Can an employer legally reduce your pay, retroactively?

I had to leave my job suddenly due to an illness. I am physically unable to work right now and I need time to take care of my issues and get better. I have provided them with several doctors notices and a resignation letter. Apparently, I did not provide them for a doctor’s notice for 1 day. I was in the hospital Thursday-Friday and the note said I can return to work that Monday. I ended up having to call out due to my illness. I received a voicemail the day after my last day working there. It was from HR and they said that since I did not provide a typed resignation letter or a doctor’s note for that 1 day that my last paycheck will be reduced to minimum wage. I typed out the resignation letter the next day and sent it to them, so that is taken care of. I can probably get the doctor’s note but if I am unable to, can they legally do this? Also, when I was filling out my new hire paper work they made me sign a form stating if I do not give a two weeks notice then my hourly pay rate will be reduced to the state minimum wage and will be reflected on your last pay period. I was pretty sure this was illegal but I had no choice but to sign it. I was only told that my pay would be reduced if I did not give them 2 weeks notice. I am just confused why they are coming after me for 1 doctor’s note. This was never something I signed or was told about until after I left.

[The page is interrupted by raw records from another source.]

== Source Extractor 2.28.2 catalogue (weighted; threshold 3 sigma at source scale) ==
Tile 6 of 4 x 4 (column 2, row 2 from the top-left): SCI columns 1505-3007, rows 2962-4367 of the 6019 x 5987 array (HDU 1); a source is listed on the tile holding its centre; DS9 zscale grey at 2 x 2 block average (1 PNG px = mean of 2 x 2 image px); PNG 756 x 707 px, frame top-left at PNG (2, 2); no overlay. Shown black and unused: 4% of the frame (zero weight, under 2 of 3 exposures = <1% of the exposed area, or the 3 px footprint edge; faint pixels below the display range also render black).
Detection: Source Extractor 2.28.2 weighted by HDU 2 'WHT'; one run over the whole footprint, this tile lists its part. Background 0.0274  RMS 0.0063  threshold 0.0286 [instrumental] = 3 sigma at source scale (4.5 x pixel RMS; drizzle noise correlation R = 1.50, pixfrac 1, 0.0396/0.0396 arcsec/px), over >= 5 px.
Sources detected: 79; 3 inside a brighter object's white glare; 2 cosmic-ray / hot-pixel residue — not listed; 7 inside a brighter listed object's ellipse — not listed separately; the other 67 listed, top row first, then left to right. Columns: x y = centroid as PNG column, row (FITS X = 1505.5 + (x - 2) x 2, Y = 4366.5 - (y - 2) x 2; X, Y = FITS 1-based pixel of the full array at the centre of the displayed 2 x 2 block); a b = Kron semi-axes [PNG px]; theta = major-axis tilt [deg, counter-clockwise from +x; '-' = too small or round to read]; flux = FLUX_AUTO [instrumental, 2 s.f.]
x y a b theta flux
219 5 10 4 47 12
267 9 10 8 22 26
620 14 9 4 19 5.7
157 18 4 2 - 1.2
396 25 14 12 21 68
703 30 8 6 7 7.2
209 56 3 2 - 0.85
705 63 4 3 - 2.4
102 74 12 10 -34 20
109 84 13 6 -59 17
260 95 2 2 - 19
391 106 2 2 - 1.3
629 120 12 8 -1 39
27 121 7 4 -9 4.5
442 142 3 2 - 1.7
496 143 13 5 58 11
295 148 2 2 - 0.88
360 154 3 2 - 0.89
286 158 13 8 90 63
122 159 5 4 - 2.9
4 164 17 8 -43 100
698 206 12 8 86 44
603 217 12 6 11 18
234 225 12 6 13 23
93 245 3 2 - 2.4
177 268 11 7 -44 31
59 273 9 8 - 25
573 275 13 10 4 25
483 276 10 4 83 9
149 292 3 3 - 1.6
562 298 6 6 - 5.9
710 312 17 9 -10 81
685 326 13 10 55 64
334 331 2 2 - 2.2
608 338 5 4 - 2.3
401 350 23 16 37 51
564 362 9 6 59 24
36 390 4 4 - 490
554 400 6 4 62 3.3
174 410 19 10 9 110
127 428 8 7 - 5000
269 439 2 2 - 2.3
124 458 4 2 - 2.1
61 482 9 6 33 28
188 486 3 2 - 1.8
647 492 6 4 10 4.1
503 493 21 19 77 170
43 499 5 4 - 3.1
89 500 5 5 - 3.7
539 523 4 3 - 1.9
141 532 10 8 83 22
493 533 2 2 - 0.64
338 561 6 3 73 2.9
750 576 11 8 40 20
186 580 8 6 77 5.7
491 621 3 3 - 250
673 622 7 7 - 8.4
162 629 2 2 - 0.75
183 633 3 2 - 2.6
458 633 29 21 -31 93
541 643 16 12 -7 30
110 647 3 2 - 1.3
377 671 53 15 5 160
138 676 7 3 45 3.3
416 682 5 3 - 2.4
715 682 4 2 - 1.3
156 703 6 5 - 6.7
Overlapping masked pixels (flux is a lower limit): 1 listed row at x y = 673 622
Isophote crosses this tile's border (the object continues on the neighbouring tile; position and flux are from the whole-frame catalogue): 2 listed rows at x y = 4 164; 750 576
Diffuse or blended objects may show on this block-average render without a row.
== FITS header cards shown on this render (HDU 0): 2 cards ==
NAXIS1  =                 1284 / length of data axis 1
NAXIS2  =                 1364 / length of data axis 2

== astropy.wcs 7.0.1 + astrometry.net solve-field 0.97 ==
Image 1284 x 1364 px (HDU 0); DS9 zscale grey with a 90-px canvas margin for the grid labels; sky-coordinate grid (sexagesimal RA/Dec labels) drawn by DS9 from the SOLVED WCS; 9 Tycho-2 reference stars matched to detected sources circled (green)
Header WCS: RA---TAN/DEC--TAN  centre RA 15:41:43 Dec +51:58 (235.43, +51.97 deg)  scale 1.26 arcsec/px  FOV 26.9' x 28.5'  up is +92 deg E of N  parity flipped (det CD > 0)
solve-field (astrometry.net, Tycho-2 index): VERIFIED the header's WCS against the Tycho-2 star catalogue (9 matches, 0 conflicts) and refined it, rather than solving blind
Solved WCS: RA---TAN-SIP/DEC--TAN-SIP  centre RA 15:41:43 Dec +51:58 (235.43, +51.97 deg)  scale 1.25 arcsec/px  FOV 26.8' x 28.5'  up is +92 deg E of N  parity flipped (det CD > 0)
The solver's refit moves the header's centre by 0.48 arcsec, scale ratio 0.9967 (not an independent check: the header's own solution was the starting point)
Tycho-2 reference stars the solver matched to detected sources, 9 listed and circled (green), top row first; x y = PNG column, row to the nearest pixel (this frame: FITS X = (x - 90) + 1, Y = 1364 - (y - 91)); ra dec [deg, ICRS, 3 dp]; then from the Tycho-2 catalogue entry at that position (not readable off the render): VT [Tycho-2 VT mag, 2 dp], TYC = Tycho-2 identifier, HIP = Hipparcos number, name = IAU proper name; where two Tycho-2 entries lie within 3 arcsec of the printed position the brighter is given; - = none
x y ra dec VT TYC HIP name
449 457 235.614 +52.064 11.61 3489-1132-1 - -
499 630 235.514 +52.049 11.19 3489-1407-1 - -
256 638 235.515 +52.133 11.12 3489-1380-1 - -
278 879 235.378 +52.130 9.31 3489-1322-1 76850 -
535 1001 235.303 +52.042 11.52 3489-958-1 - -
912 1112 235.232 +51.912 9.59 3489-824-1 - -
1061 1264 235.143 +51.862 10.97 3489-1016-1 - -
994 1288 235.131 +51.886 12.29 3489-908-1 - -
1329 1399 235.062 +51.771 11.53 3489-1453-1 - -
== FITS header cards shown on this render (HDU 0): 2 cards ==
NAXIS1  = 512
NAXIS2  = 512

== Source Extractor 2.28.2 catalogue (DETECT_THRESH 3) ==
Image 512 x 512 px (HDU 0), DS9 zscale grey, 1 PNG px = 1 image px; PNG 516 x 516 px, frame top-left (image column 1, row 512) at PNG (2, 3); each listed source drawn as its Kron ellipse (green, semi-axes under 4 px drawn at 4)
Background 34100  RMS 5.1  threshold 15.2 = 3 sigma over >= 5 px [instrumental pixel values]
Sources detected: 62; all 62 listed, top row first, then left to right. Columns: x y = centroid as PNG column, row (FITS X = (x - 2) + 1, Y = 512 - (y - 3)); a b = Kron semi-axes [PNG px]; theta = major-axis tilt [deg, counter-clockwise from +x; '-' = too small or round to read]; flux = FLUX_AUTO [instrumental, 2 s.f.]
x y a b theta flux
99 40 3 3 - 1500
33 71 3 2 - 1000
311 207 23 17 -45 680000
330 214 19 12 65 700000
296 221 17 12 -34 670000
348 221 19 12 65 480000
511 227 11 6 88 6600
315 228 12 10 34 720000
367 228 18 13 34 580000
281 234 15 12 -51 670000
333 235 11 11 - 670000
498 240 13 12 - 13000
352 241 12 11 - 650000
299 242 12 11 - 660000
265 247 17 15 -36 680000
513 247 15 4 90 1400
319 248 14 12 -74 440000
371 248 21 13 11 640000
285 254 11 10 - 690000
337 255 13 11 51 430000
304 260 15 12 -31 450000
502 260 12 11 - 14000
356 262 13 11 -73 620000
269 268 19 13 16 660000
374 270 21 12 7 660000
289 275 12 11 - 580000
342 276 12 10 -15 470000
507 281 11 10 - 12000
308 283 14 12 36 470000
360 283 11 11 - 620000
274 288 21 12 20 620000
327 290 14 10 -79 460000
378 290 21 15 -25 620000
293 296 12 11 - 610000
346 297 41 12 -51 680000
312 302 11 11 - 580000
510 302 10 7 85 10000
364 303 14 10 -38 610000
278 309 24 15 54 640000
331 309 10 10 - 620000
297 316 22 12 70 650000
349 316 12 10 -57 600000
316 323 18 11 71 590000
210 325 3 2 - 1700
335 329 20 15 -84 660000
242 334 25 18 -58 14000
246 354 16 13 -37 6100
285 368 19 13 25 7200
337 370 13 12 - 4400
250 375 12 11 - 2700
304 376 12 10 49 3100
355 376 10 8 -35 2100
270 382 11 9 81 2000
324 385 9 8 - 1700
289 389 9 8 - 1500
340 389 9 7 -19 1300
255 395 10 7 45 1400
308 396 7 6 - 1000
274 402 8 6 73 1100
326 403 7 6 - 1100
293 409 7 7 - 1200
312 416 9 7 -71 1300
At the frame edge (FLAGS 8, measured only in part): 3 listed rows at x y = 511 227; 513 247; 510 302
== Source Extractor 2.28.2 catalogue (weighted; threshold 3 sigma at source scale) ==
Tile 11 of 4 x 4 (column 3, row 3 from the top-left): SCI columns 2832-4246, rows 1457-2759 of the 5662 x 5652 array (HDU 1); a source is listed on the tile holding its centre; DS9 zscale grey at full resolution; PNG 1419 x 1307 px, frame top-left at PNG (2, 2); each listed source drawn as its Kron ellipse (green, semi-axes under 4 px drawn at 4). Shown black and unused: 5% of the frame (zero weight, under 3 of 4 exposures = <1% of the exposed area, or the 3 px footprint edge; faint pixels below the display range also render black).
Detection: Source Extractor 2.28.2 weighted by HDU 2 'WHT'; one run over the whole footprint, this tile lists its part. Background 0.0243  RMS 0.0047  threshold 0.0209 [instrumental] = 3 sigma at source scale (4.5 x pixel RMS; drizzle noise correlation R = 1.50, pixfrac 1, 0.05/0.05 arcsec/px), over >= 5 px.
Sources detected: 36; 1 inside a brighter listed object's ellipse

Asked on November 20, 2018 under Employment Labor Law, New Jersey

Answers:

SJZ, Member, New York Bar / FreeAdvice Contributing Attorney

Answered 2 years ago | Contributor

No, retroactive reductions are only legal IF you have previously agreed to some policy stating that under certain circumstances, a retroactive reduction would be made--i.e., you need to have consented to this.
Without your consent to a retroactive reduction, only a forward-looking or prospective reduction from the moment you receive notice of the change forward or onward would be legal--i.e. if they tell you that they are reducing your pay, it may be reduced for all work or time from that point forward.
If there was an illegal retroactive reduction, you can sue them (e.g. in small claims court) for the extra pay you should have received.